Consumer prices rose more than expected in October, while the core index came in cooler than anticipated, in what looks to be a mixed report at first blush.
Core CPI rose 0.157% MoM in October, against expectations for a 0.2% rise. The core index trailed estimates in September as well. The annual gain ticked lower to 2.3%. That too was below consensus. The cool read on core will be a welcome development for those hanging their hats on the Fed maintaining plenty of plausible deniability when it comes to keeping the bar for the resumption of rate hikes much higher than the bar for more cuts which, by all accounts, is pretty low.
The broader gauge, however, rose 0.4% MoM in October, a brisker pace than the 0.3% consensus was looking for. The YoY gain on the headline index was 1.8%, also hotter than expectations.
Wednesday’s CPI data is set to be scrutinized more closely than usual, and not just because yields are on rise (last week, 10-year yields jumped more than 20bps in the US). At the post-FOMC press conference last month, Jerome Powell made it abundantly clear that it would take a rather dramatic spike in inflation to put rate hikes back on the table.

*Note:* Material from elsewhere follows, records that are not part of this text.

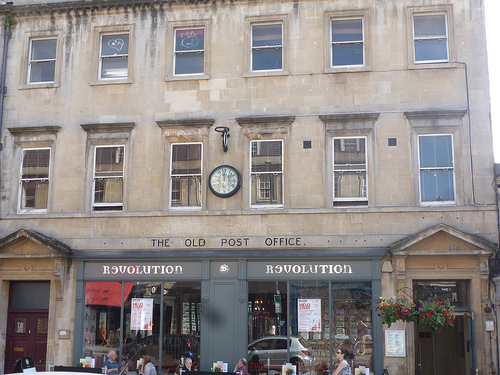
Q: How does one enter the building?
A: Through two entries.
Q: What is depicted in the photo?
A: A building.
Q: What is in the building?
A: Windows.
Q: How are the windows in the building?
A: Closed.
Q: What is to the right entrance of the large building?
A: A door.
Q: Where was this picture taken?
A: A Post Office.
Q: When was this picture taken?
A: Day time.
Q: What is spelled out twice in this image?
A: Revolution.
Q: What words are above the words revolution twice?
A: The Old Post Office.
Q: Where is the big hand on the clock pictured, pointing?
A: 12.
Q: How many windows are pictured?
A: 18.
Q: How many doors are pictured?
A: Two.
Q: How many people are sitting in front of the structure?
A: Five.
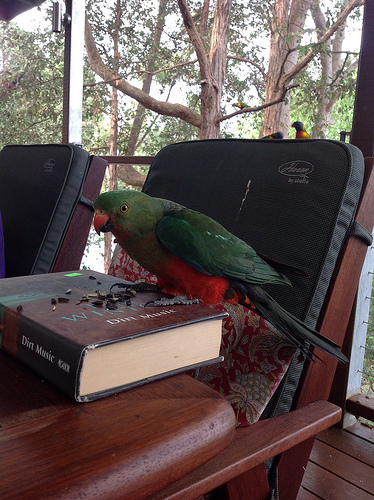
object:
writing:
[22, 335, 70, 373]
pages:
[79, 319, 222, 396]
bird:
[94, 190, 350, 366]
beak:
[93, 211, 112, 236]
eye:
[120, 204, 128, 213]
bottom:
[162, 258, 239, 304]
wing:
[155, 215, 293, 289]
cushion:
[107, 243, 298, 428]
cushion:
[141, 139, 365, 421]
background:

“We would need to see a really significant move up in inflation that’s persistent before we would consider raising rates to address inflation concerns’, Powell remarked.
That appeared to suggest that policymakers are more than happy to tolerate an overshoot.
“Powell attempted to walk back any perceived market ‘hawkishness’ as he effectively signaled a completely ‘asymmetric’ policy going forward, one where it would take ‘significant, persistent’ rise in US inflation before they would ever again be able to consider a rate hike, versus what we already know is a ‘low bar’ to cut”, Nomura’s Charlie McElligott wrote late last month, underscoring the point.
Subdued inflation plays into that narrative and makes it easier for the Fed to justify accommodation despite a generally strong economy. Donald Trump habitually refers to low inflation while excoriating the Powell Fed for not cutting rates faster and deeper.
The Fed is reviewing its policy framework and there’s a vociferous debate (to the extent wonks have “vociferous” discussions) about the proper course going forward as central banks confront persistent undershoots of their price targets despite historically low rates and, in many locales, extreme monetary policy.
Powell will address lawmakers on Wednesday, and a broadly neutral CPI report means he has a blank canvas to paint on. That could be good or bad.